Transcribed page contents
-- Opening Marker --
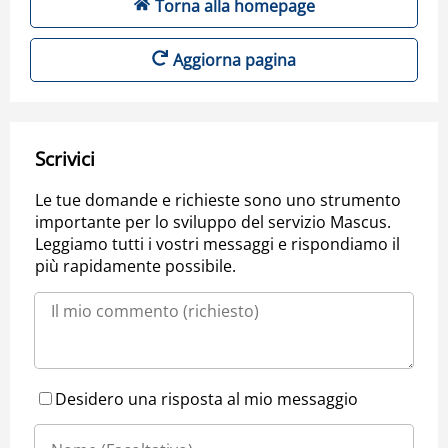
Torna alla homepage
Aggiorna pagina
Scrivici
Le tue domande e richieste sono uno strumento
importante per lo sviluppo del servizio Mascus.
Leggiamo tutti i vostri messaggi e rispondiamo il
più rapidamente possibile.
Desidero una risposta al mio messaggio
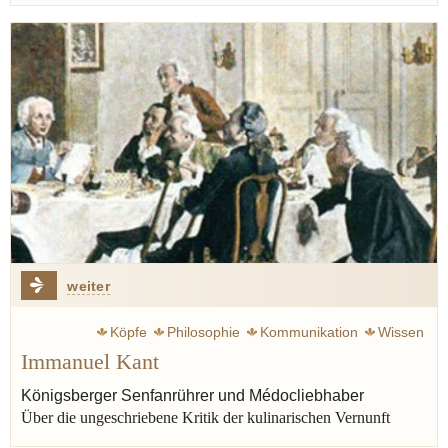
weiter
Köpfe
Philosophie
Kommunikation
Wissen
Immanuel Kant
Aufklärung
Goethe Johann Wolfgang
Schiller Friedrich
Wieland Christoph Martin
Kaffee
Käse
Kabeljau
Königsberger Senfanrührer und Médocliebhaber
Über die ungeschriebene Kritik der kulinarischen Vernunft
Geist
Rotwein
Königsberg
-- Closing Marker --
**Task requirements**: Return the lines beginning at the one that contains "Immanuel Kant" and continuing through the last line of the data, exactly as they stand and without any others.

**Task answer**:
Immanuel Kant
Aufklärung
Goethe Johann Wolfgang
Schiller Friedrich
Wieland Christoph Martin
Kaffee
Käse
Kabeljau
Königsberger Senfanrührer und Médocliebhaber
Über die ungeschriebene Kritik der kulinarischen Vernunft
Geist
Rotwein
Königsberg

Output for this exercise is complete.